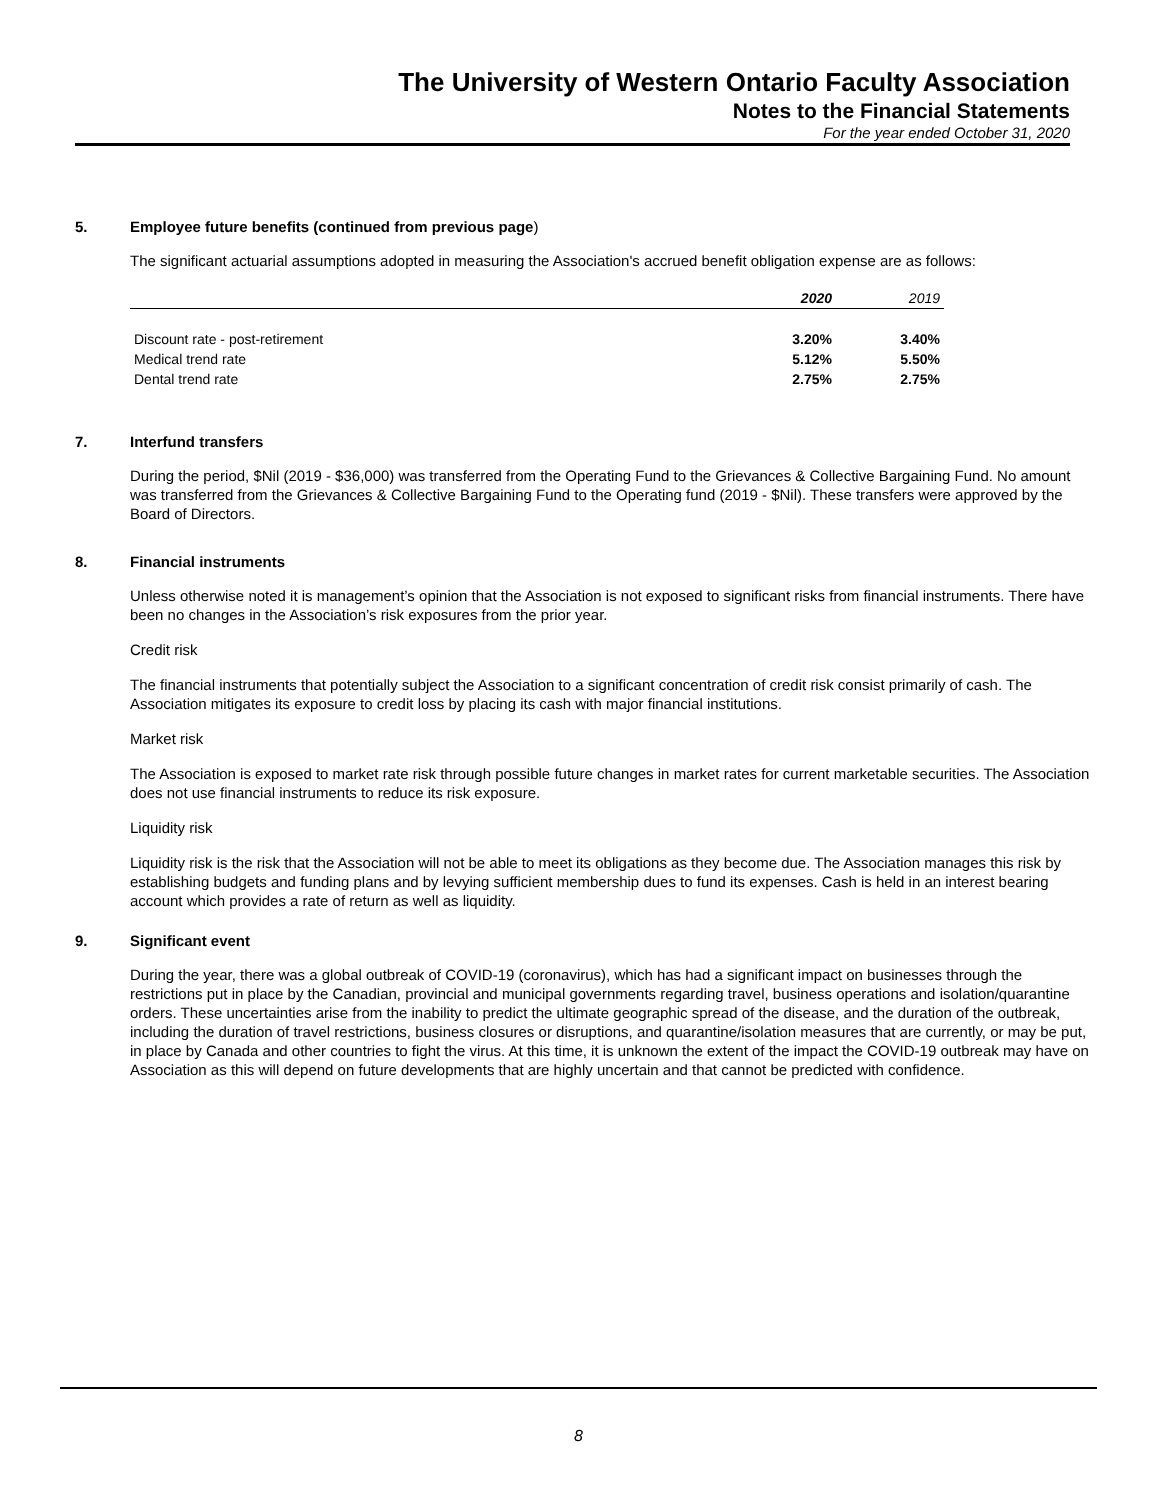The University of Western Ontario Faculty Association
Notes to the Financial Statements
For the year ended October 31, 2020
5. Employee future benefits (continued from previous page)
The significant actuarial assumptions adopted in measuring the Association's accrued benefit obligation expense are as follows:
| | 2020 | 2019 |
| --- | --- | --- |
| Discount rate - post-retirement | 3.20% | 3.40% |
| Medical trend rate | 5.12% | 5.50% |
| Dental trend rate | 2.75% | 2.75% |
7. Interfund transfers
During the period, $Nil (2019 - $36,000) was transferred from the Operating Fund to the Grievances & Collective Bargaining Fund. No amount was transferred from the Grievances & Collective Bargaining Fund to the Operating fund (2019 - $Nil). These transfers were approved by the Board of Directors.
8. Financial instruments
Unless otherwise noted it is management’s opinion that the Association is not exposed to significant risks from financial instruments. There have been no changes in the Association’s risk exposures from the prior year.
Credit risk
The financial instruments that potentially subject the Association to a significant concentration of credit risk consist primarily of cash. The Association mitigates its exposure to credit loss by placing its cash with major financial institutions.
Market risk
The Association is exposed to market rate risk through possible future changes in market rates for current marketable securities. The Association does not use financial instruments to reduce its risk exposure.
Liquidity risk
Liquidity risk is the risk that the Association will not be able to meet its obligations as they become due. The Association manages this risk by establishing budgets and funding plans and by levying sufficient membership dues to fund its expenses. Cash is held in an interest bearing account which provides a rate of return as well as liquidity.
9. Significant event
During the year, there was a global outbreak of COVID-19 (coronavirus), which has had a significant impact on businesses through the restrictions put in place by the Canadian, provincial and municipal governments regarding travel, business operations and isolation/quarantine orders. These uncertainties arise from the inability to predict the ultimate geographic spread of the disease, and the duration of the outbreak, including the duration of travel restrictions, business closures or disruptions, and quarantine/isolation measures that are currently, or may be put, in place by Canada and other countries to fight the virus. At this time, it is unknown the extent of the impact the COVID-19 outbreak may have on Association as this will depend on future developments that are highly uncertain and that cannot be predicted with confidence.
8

-*-

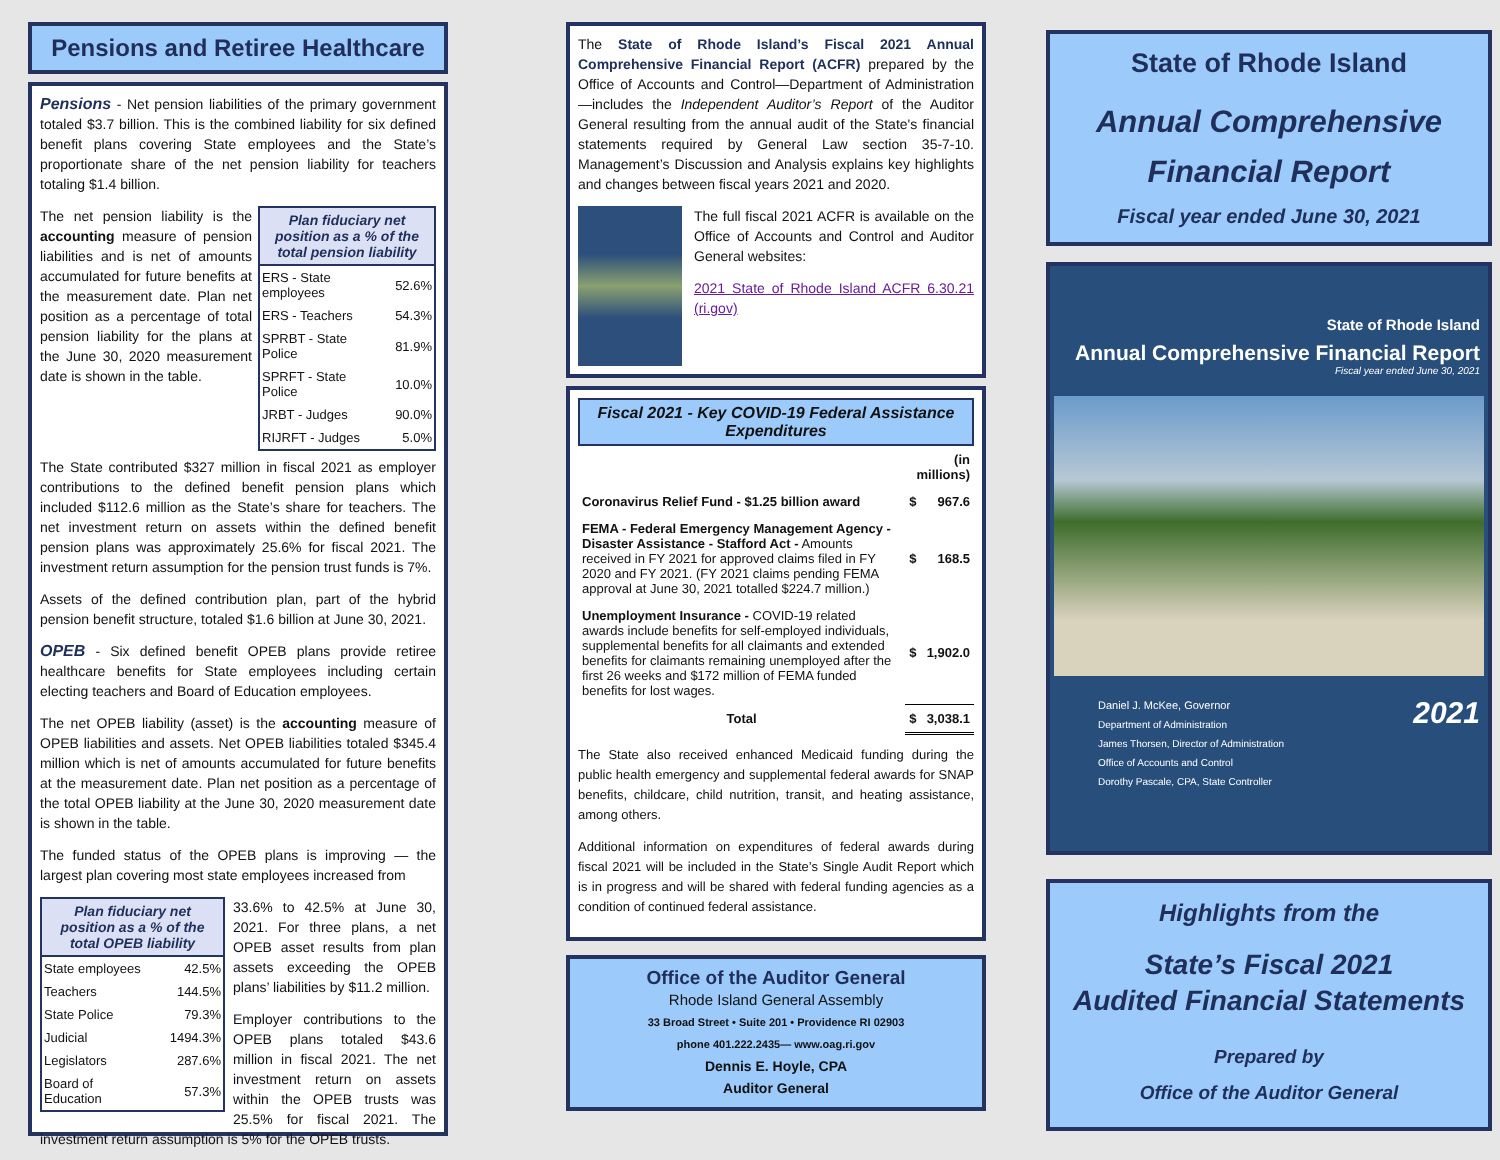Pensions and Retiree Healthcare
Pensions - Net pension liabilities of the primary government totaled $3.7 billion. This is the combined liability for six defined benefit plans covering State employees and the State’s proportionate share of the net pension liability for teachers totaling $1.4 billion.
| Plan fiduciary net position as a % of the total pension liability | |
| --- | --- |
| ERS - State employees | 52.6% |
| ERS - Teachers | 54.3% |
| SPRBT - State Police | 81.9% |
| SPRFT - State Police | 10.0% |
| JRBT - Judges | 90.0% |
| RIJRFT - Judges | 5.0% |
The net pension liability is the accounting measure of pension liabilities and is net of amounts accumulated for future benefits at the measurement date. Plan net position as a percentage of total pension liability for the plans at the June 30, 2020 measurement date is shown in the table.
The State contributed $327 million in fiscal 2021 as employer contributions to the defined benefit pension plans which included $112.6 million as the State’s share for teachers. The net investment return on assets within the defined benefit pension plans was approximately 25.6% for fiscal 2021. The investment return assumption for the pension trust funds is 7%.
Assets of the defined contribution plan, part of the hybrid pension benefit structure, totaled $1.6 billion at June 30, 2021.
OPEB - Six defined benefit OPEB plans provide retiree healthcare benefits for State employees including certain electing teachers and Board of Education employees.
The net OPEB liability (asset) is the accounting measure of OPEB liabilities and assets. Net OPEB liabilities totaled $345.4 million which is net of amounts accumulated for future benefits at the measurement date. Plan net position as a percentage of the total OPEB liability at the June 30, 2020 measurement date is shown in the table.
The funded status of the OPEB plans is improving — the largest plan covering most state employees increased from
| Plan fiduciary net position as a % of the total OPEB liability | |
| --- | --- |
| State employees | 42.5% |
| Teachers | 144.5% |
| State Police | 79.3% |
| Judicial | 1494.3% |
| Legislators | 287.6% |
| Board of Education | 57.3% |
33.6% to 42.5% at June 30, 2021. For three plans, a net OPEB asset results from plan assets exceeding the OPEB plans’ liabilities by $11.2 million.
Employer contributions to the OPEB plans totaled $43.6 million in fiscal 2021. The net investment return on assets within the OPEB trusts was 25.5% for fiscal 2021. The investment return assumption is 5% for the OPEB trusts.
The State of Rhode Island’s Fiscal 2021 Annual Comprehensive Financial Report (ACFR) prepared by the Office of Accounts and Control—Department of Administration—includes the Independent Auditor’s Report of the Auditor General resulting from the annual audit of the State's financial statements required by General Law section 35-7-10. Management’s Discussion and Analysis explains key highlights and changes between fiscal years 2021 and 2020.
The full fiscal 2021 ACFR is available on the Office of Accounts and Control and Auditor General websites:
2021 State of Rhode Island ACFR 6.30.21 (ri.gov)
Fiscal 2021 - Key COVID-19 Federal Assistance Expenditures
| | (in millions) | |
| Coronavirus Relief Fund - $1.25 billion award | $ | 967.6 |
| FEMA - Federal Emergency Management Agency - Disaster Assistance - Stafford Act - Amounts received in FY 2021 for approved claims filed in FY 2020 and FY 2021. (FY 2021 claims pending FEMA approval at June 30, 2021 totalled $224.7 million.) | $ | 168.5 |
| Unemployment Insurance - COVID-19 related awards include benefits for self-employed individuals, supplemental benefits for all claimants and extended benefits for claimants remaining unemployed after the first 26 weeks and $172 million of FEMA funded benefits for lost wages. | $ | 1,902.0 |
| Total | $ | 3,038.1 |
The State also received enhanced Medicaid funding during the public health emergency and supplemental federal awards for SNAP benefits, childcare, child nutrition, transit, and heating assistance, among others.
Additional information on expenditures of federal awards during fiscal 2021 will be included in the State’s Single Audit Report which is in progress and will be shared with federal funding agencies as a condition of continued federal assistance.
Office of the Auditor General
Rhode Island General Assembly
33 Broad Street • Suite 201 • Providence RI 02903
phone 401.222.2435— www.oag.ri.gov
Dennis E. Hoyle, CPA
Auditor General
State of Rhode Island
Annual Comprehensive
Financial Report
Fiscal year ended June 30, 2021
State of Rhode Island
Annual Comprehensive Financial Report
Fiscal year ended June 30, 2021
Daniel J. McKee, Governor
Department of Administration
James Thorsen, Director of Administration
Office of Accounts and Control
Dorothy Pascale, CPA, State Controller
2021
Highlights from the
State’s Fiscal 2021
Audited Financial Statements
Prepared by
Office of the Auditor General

-*-

In the listing above, find the line with "Unless otherwise noted" and the line with "Market risk"; output exactly those lines and all lines between them.

§ Answer to this problem
Unless otherwise noted it is management’s opinion that the Association is not exposed to significant risks from financial instruments. There have been no changes in the Association’s risk exposures from the prior year.
Credit risk
The financial instruments that potentially subject the Association to a significant concentration of credit risk consist primarily of cash. The Association mitigates its exposure to credit loss by placing its cash with major financial institutions.
Market risk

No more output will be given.